Supplied data:
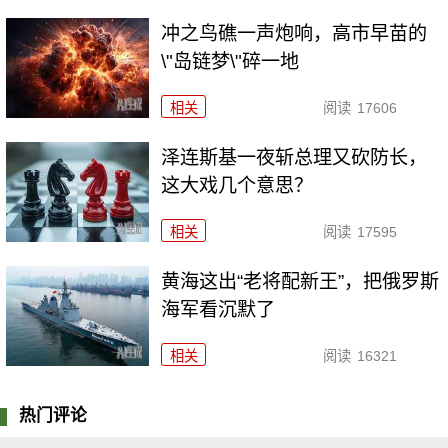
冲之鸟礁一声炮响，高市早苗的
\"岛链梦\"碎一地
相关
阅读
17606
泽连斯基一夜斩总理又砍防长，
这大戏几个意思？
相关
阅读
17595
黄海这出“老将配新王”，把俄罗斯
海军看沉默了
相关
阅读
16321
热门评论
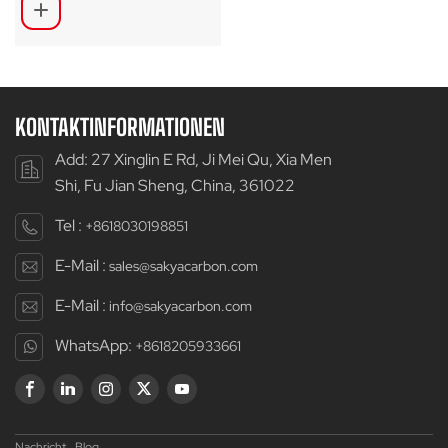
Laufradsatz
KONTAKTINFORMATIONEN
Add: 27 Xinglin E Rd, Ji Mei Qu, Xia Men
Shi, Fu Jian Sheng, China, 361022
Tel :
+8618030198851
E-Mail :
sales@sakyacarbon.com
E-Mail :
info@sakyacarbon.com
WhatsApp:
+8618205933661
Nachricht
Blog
...
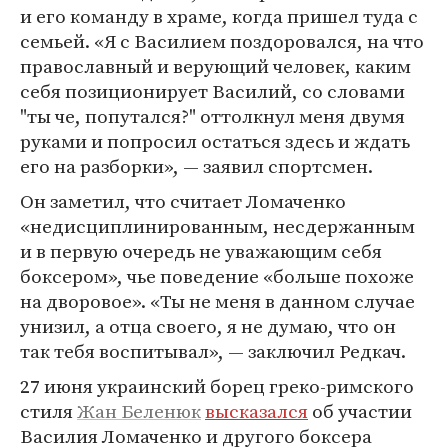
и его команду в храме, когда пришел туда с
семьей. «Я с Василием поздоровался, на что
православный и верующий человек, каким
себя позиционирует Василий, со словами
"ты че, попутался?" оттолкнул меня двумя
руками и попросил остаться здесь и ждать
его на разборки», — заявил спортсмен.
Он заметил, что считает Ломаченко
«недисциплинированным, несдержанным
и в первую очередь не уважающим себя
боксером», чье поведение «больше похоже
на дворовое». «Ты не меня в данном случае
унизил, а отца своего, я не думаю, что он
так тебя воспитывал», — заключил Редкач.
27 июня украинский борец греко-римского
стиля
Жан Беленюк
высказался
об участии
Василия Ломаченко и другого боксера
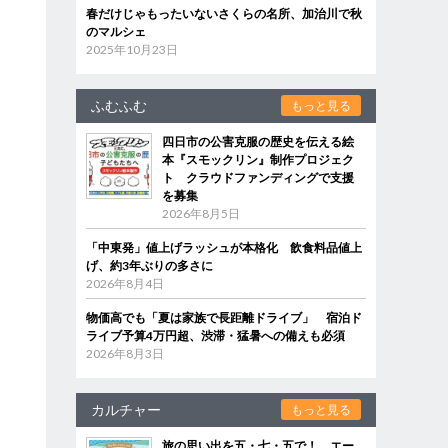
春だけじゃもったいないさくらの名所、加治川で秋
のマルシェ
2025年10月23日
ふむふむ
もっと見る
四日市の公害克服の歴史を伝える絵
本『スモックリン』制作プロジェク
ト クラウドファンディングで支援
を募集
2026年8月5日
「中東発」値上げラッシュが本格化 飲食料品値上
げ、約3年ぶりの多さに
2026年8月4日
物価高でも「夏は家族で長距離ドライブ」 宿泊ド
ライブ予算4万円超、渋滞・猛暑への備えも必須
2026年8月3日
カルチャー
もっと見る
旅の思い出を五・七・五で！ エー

Aim of the exercise: Output the lines of the records above exactly as they appear, from the line containing "2025年10月23日" through the line containing "旅の思い出を五・七・五で！ エー".

Result of the task:
2025年10月23日
ふむふむ
もっと見る
四日市の公害克服の歴史を伝える絵
本『スモックリン』制作プロジェク
ト クラウドファンディングで支援
を募集
2026年8月5日
「中東発」値上げラッシュが本格化 飲食料品値上
げ、約3年ぶりの多さに
2026年8月4日
物価高でも「夏は家族で長距離ドライブ」 宿泊ド
ライブ予算4万円超、渋滞・猛暑への備えも必須
2026年8月3日
カルチャー
もっと見る
旅の思い出を五・七・五で！ エー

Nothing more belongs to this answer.